By The Natchez Democrat- Jackson, MS
March 17, 2008
JACKSON (AP) — Levon Brooks, who spent 16 years in Mississippi's prison system for a crime he didn't commit, was exonerated Thursday, receiving an apology from a prosecutor.
"I can't give you your life back, but I want you to know I believed in what I was doing. For whatever part I played in your prosecution, I'm truly sorry," District Attorney Forrest Allgood told Brooks during a hearing in Macon to dismiss rape and capital murder charges.
Brooks, 44, was convicted in 1992 and sentenced to life in prison for the murder of 3-year-old Courtney Smith, the child of his former girlfriend. Last month, Justin Albert Johnson allegedly confessed to the child's 1990 murder and a second child killing that occurred two years later.
Brooks, of Brooksville, had little to say after the hearing in Noxubee County Circuit Court before Judge Lee Howard. When asked about Allgood's apology, he responded, "I accept it."
As for his future, Brooks said he's focused on caring for his elderly mother.
Evidence against Brooks included an eyewitness, who has since said she's not certain if Brooks was the man who abducted her sister, and the testimony of Dr. Michael West, a forensic odontologist who has come under intense criticism for his testimony in criminal cases. West testified that bite marks on the victim's body were caused by Brooks.
State Pathologist Steven Hayne initially identified the bite marks during his autopsy of the girl, but defense attorneys in the case say the marks couldn't have been caused by human teeth as they occurred after the child had drowned in the creek where she was discarded.
An assistant who answered the phone at Hayne's Rankin County office said he wasn't available.
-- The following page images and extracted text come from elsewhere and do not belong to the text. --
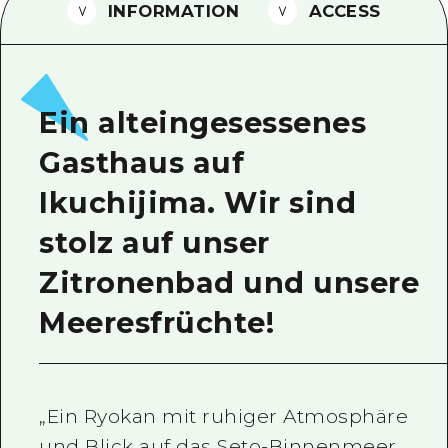
INFORMATION
ACCESS
Ein freiwilliger Führer
Videos von Hiroshima
FAQs
Ein alteingesessenes
Foto-Download
Gasthaus auf
Transportinformationen bei Kata
Ikuchijima. Wir sind
stolz auf unser
Zitronenbad und unsere
Meeresfrüchte!
„Ein Ryokan mit ruhiger Atmosphäre
und Blick auf das Seto-Binnenmeer.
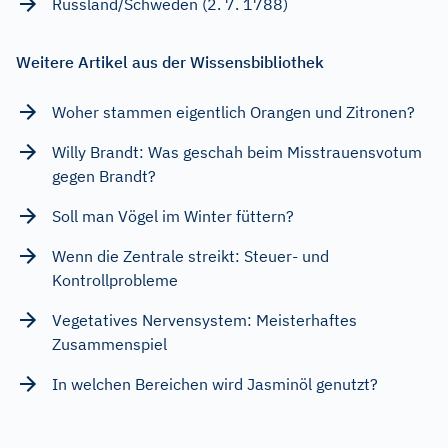
Russland/Schweden (2. 7. 1788)
Weitere Artikel aus der Wissensbibliothek
Woher stammen eigentlich Orangen und Zitronen?
Willy Brandt: Was geschah beim Misstrauensvotum
gegen Brandt?
Soll man Vögel im Winter füttern?
Wenn die Zentrale streikt: Steuer- und
Kontrollprobleme
Vegetatives Nervensystem: Meisterhaftes
Zusammenspiel
In welchen Bereichen wird Jasminöl genutzt?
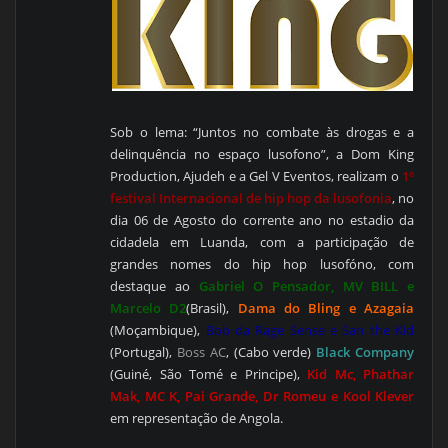
Sob o lema: “Juntos no combate às drogas e a
delinquência no espaço lusofono”, a Dom King
Production, Ajudeh e a Gel V Eventos, realizam o
1º
festival Internacional de hip hop da lusofonia
, no
dia 06 de Agosto do corrente ano no estadio da
cidadela em Luanda, com a participação de
grandes nomes do hip hop lusofóno, com
destaque ao
Gabriel O Pensador, MV BILL e
Marcelo D2
(Brasil),
Dama do Bling e Azagaia
(Moçambique),
Bob da Rage Sense e San the Kid
(Portugal),
Boss AC
, (Cabo verde)
Black Company
(Guiné, São Tomé e Principe),
Kid Mc, Phathar
Mak, MC K, Pai Grande, Dr Romeu e Kool Klever
em representação de Angola.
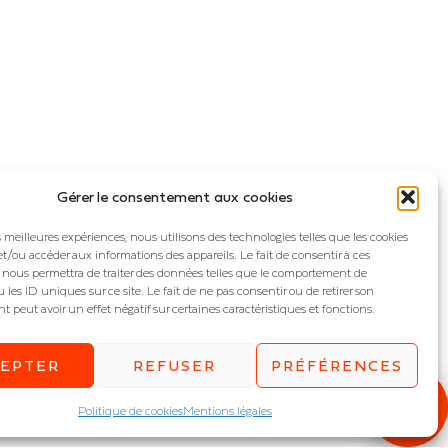
Gérer le consentement aux cookies
es meilleures expériences, nous utilisons des technologies telles que les cookies
et/ou accéder aux informations des appareils. Le fait de consentir à ces
 nous permettra de traiter des données telles que le comportement de
 les ID uniques sur ce site. Le fait de ne pas consentir ou de retirer son
peut avoir un effet négatif sur certaines caractéristiques et fonctions.
CEPTER
REFUSER
PRÉFÉRENCES
Politique de cookies
Mentions légales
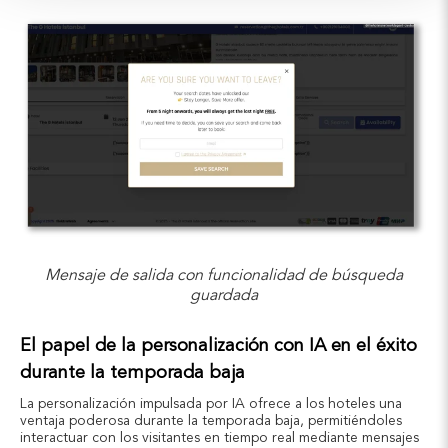
Mensaje de salida con funcionalidad de búsqueda
guardada
El papel de la personalización con IA en el éxito
durante la temporada baja
La personalización impulsada por IA ofrece a los hoteles una
ventaja poderosa durante la temporada baja, permitiéndoles
interactuar con los visitantes en tiempo real mediante mensajes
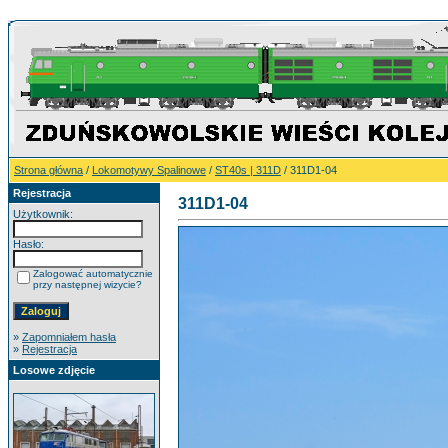
Strona główna
/
Lokomotywy Spalinowe
/
ST40s | 311D
/ 311D1-04
Rejestracja
311D1-04
Użytkownik:
Hasło:
Zalogować automatycznie
przy następnej wizycie?
»
Zapomniałem hasła
»
Rejestracja
Losowe zdjęcie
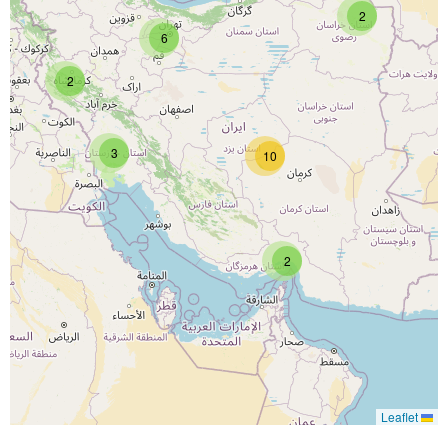
2
6
2
3
10
2
Leaflet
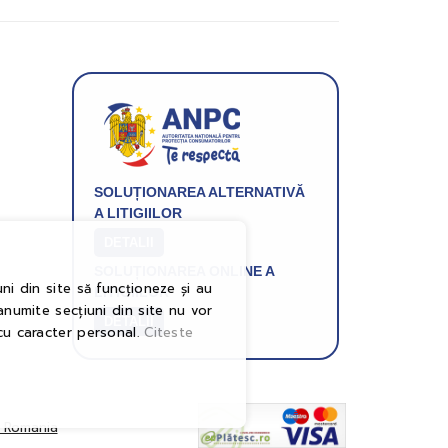
SOLUȚIONAREA ALTERNATIVĂ
A LITIGIILOR
DETALII
SOLUȚIONAREA ONLINE A
ni din site să funcționeze și au
LITIGIILOR
anumite secțiuni din site nu vor
DETALII
cu caracter personal.
Citeste
n Romania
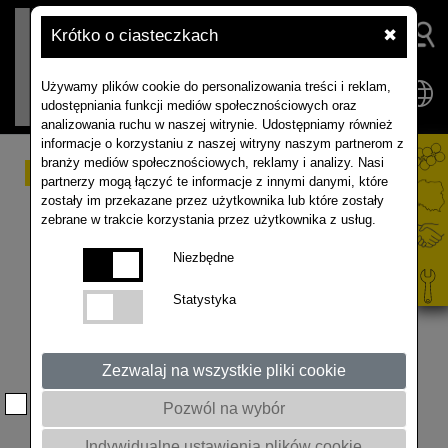
Krótko o ciasteczkach
✖
Używamy plików cookie do personalizowania treści i reklam,
udostępniania funkcji mediów społecznościowych oraz
analizowania ruchu w naszej witrynie. Udostępniamy również
informacje o korzystaniu z naszej witryny naszym partnerom z
branży mediów społecznościowych, reklamy i analizy. Nasi
Przytulia czepna (Galium
partnerzy mogą łączyć te informacje z innymi danymi, które
zostały im przekazane przez użytkownika lub które zostały
aparine L.)
zebrane w trakcie korzystania przez użytkownika z usług.
Niezbędne
Opis rośliny
– Roślina wysokości od 30 do 150 cm
– jeżeli ma roślinę podporową. Wspinająca się, silnie
Statystyka
czepiająca się, gałęzista. Charakterystyczne
umieszczenie liści w okółkach. Bardzo zróżnicowana
długość międzywęźli.
Zezwalaj na wszystkie pliki cookie
Roślina dorosła
– Czterograniasta łodyga pokryta
sztywnymi, prostymi, wstecznie ustawionymi
Pozwól na wybór
(zadzierzysto) włoskami. Bez względu na wysokość
Indywidualne ustawienia plików cookie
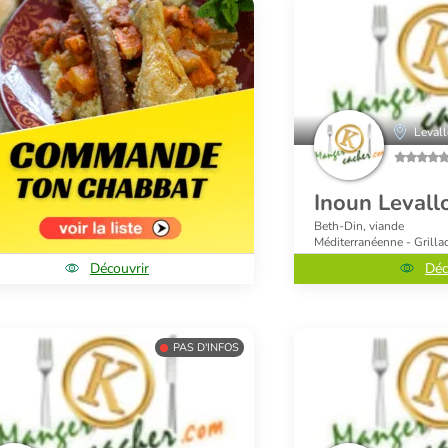
Levall
Inoun Levall
Beth-Din, viande
Méditerranéenne - Grilla
Découvrir
Déc
PAS D'INFOS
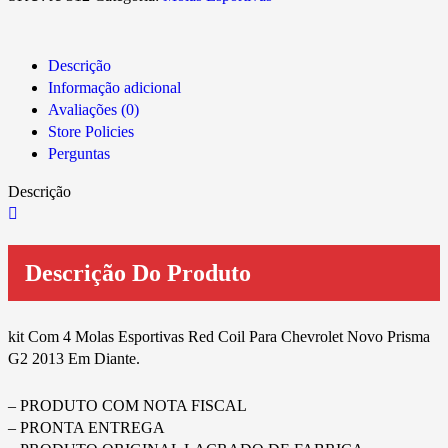
Descrição
Informação adicional
Avaliações (0)
Store Policies
Perguntas
Descrição
Descrição Do Produto
kit Com 4 Molas Esportivas Red Coil Para Chevrolet Novo Prisma
G2 2013 Em Diante.
– PRODUTO COM NOTA FISCAL
– PRONTA ENTREGA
West didn't return a call made to his Hattiesburg office on Thursday.
About 50 people gathered at the courthouse in Macon, including lawyers from the Innocence Project, which takes on the cases of inmates believed to be wrongly imprisoned.
Brooks' exoneration comes weeks after another Brooksville man, Kennedy Brewer, was cleared in the 1992 murder of Christine Jackson. Brewer had been sentenced to death for the slaying. However, DNA evidence proved that he didn't rape the child and he was eventually removed from death row and released from prison last year.
A panel of experts, at the request of the Innocence Project, reviewed the evidence in Brewer's case and concluded the marks on Christine's body were likely caused by insects or animals nibbling on the decomposing body which was left in a pond.
Authorities say the semen found on Christine's body matched Johnson's DNA. Johnson allegedly confessed to the murder after authorities confronted him with the DNA evidence. He's only been charged in Christine's death. Allgood has said a grand jury will decide whether to indict Johnson in Courtney's murder.
Innocence Project co-director Peter Neufeld again criticized Hayne and West about the misidentified bite marks.
"They'll say anything you want them to say," Neufeld said.